I’ve been following a bit the JVM languages that are struggling for pole position in the blogosphere of late. And the more time passes the more I’m convinced that the JVM is here to stay, even if folks might not be too happy about the Java language itself.
The stability of the JVM as well as the number of different technologies and APIs that it has evolved has made it a good breeding ground for languages that haven’t had the wide level of adoption as Java. Now with a greater push to support languages like Ruby (JRuby), Python (Jython) and totally new ones like Groovy and Scala, developers can still eat their cake and have it. There are even comments that JRuby is even faster than native Ruby, taking away the JVM startup time. And NetBeans is fast becoming the IDE for Ruby development. Support for other languages is being worked on aggressively in the IDE.
The focus on stability and platform independence is now reaping off for Sun Microsystems, and I’m happily exploring my options of getting on the bandwagon of new static and non-statically typed languages. The ability to still use all these language features as well as plugin to the technologies that Java and JVM already provide is very enticing.
Scala I must say looks very advanced and promising. A friend of mine said that sometimes exploring the language frightens him a bit because of the level of new, advanced and easy to use language features which are far from being just syntactic sugar. Scala is a statically typed language like Java, but it’s feature set is amazingly richer than Java’s. It is 100% compatible with Java. There’s a lot of noise on the blogosphere if Scala might not become the next flagship language for the JVM if Sun decides to move on from Java. Whichever they finally decide to choose, it will only be further to the advantage of the Java ecosystem.

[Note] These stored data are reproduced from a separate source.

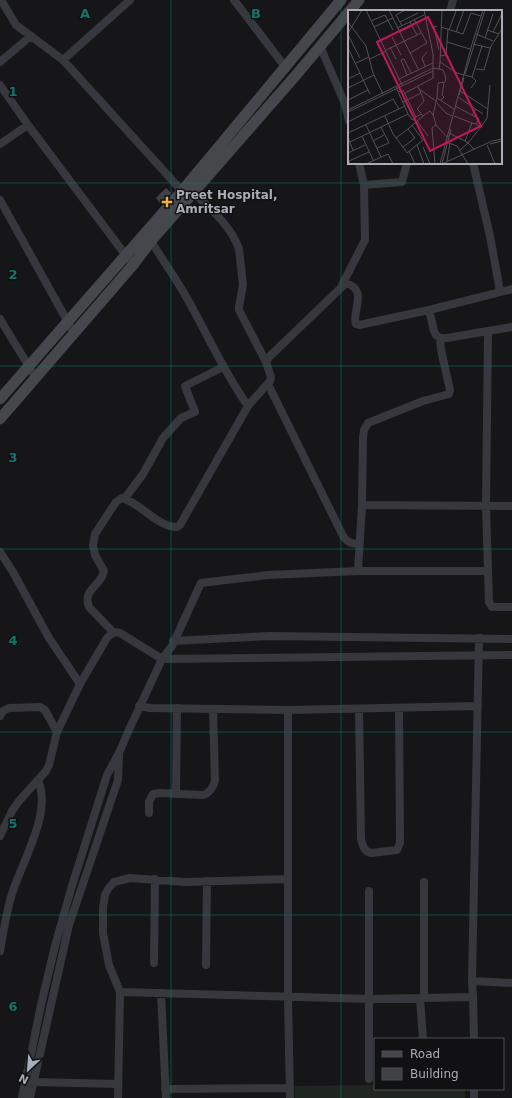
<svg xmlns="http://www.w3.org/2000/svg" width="512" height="1098" font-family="'DejaVu Sans',sans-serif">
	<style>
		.green { fill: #1e261f }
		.building { fill: #404145; stroke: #303034 }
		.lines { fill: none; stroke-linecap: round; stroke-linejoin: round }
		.street { stroke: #37383d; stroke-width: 8 }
		.secondary { stroke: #45474d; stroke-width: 11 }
		.grid { fill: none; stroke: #0f766e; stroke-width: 1; stroke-opacity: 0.55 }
		.poi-dot { fill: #f2b134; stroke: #111113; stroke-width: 1.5 }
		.labels { text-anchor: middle; stroke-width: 3; stroke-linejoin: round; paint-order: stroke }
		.poi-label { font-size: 12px; font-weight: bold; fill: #a8adb8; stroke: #111113; text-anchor: start }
		.inset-road { fill: none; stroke: #505258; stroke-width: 1 }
		.view { fill: #c2185b; fill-opacity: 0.15; stroke: #c2185b; stroke-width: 2 }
		.inset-edge { fill: none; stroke: #a8adb8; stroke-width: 2 }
		.grid-label { font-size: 13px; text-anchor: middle; font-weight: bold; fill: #0f766e; stroke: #111113; stroke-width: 3; stroke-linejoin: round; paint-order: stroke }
	</style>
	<rect width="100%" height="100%" fill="#161618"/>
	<!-- green -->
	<path class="green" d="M375,1085V1089H465V1098H295V1086Z"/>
	<!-- building -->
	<path class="building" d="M166,188L171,193L161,204L156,198Z"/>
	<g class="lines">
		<!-- street -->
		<path class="street" d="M1,0L16,25L31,36
			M130,0L63,60L182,191
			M234,0L286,68
			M450,11L453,0
			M320,46L345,104L349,121
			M0,62L31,36L63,60
			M0,85L28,125
			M0,144L28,125L133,265
			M473,163L490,236L500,291
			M364,185L402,182L407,163
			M194,193C211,209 231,226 239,249L243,285L239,307V310L266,362
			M0,200L74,333
			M342,285L365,240L364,185L359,163
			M0,319L36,378
			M512,327L488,331L486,505L489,602L492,607H512
			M488,331L447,338H440L436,335L434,331L429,310L512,289
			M268,384L343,536C348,543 352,544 359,544
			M248,406L270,381L271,377L266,362L269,357L346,283C369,290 351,312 356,324L359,325L429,310
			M125,498L143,474L163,438L181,418L195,412L185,386L223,367
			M362,505L363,437L364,430L368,423L423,401L449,394L450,390L441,350L440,338
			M0,552L13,572L49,638L80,684L57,732L49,765L46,771L19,801L12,811L0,836
			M358,571L362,505L512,506
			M113,632L89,607C82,589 101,587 104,571L95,555L93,545L95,534L116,502L122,498C139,502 159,528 177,527L180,525L248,406C223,371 206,331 184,293C174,276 162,259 151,241
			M173,641L270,636L512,639
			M80,684L107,638C111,634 114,631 120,633L162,659L512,655
			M139,706L150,708L288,710L478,706
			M359,709L361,838C362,845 364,852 371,853L397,850L400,843L399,708
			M288,710V998L290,1098
			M0,716L3,711L9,708L40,707L45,710L57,732
			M176,794L177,708
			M149,813V802L153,794L159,793L203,795C210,793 213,788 215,781L213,709
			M424,882V998
			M0,951C3,933 6,915 11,897C20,865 53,813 38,781
			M154,963L155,879
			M206,965L207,881
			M472,981L512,983
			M120,992L370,999L473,997
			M161,993L166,1098
			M420,998L423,1039
			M474,1039L473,997L472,981L479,638
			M369,1079V891
			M33,1082L118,1084
			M165,1089L290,1088
			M474,1089V1098
			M22,1098L41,1005L55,946L71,889L107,775L119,753L128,732L162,659L172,646L201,583L268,575L358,571H488
			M30,1098L69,925L118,780L119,756
			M118,1098L120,992L109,965L103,933V908L105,895L108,889L114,882L130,878L185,882L288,879"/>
		<!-- secondary -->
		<path class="secondary" d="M0,399L182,191L341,0
			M0,419L133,265L151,241L297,74L359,0"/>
	</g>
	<!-- grid -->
	<path class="grid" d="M171,0V1098M341,0V1098M0,183H512M0,366H512M0,549H512M0,732H512M0,915H512"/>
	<!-- markers -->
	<path class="poi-dot" d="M165 196h4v4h4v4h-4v4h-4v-4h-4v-4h4z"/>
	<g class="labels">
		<!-- poi labels -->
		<g class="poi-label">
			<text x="176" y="199">Preet Hospital,<tspan x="176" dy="14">Amritsar</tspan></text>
		</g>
	</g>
	<!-- overview -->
	<g transform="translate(348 10)">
		<rect width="154" height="154" fill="#161618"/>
		<path class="inset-road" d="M18,0L54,75M41,0L70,59M94,0L92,52L109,63L124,67L134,36M23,11L37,5L45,20M0,12L18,36L25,63L35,84M52,12L70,3M62,12L69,25M54,16L48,5L57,0M89,16L86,17L91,40M26,17L45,8M93,17L115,24L123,3L133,6M49,18L76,5M100,19L99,32L122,39M101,20L108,1M139,20L151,24M51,22L64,16M108,22L116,0M145,22L153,6L154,0M0,23L14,0M128,24L145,31M0,25L12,48M44,27L53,45M137,28L145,4M125,34L142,38M42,37L48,49M0,38L20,80M38,40L73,23M62,43L79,33L66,9M92,46L98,45L99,32M22,49L38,41M8,53L21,47M77,56L74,48L79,42M91,59L95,60L98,68L97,72L90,73L89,88L106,99M128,59L136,60L143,36L154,19M117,64L137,0M59,65L53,50L56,49L63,63M0,69L12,63M51,69L85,53M0,78L26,65M123,78L128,71L124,67M71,79L88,91M112,81L140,99M50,82L55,80L68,107L64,110L60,104M57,83L85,68V44L76,0M73,83L76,91L69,99L73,103M111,85L116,68M110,87L135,104M0,90L20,80L22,84M93,90L96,87L94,85L96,73M55,92L73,83L70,77M89,93L98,103L104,106M107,96L124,105L128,99M0,100L85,58L91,59L92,52M0,102L85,61M85,104L88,115L99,127M37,106L45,124L48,128L55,137L67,128L60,119L48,128M75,106L82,101L85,105L89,88M69,111L80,126M0,112L45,89L51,99M124,113L128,114L131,109L124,105M18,115L33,147M133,117L139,108L142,75M60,119L75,106L73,104L68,107M0,123L57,96M101,123L117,131L124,113L106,106M14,126L25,150M0,128L5,140M25,131L36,125M117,131L120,133L133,117L128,114M2,132L60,104L48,77M98,132L109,136L120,154M142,134L154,131M69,135L76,154M139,135L147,154M55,137L59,143L75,130L64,115M75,137L82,154M29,138L41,133L33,117M112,140L120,133L126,139M61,141L67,154M0,143L17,135M99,151L102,133M2,154L1,151L21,142M18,154L40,144L45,154M87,154L84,118L88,115M92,154L124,34L135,0M94,154L103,119M94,154L144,131L154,129"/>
		<path class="view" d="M80,7L133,116L82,141L29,32Z"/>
		<rect width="154" height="154" class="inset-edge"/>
	</g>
	<g class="grid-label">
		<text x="85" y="18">A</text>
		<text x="256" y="18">B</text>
		<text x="13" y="96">1</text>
		<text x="13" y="279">2</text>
		<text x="13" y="462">3</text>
		<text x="13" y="645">4</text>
		<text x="13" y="828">5</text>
		<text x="13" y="1011">6</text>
	</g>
	<!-- legend -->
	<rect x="374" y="1038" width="130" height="52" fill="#111113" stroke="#4d4f55"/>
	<rect x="382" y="1051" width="20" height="6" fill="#45474d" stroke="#4d4f55"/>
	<text x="410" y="1058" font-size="12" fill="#a8adb8">Road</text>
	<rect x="382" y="1068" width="20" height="12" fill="#404145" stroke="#4d4f55"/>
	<text x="410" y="1078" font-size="12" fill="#a8adb8">Building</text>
	<!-- north arrow -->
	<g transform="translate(28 1070) rotate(206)" stroke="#111113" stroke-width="3" paint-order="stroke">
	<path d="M0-3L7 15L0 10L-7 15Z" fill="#a8adb8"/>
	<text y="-6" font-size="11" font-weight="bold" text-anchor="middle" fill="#a8adb8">N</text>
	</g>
</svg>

The Scala support in IDEs is not as advanced as other languages like JRuby and Groovy. Here you’ll find a plugin for Groovy development in NetBeans. I’ve tried writing a few scripts with Groovy to get my feet wet and I’m beginning to enjoy it. This is basically because Groovy is so much like Java and the learning curve is not as steep. That is good for me, who hasn’t tried Ruby or Python before. My only issue is that IDE the support has not yet gotten to the point where I can productively use it in a project. However, I’m yet to explore the Eclipse support for it. Might be more advanced.
Proposals for JDK 7 include easy integration between Java and other JVM languages at JVM level. All the better I’d say. Fingers crossed, the JVM isn’t dieing anytime soon. It’s only getting better because unlike companies like Microsoft who just focus on doing things to please developers and gain market shares, Sun Microsystems takes it time to think throught the implications of it’s technology decisions, knowing that the future is what will vindicate it.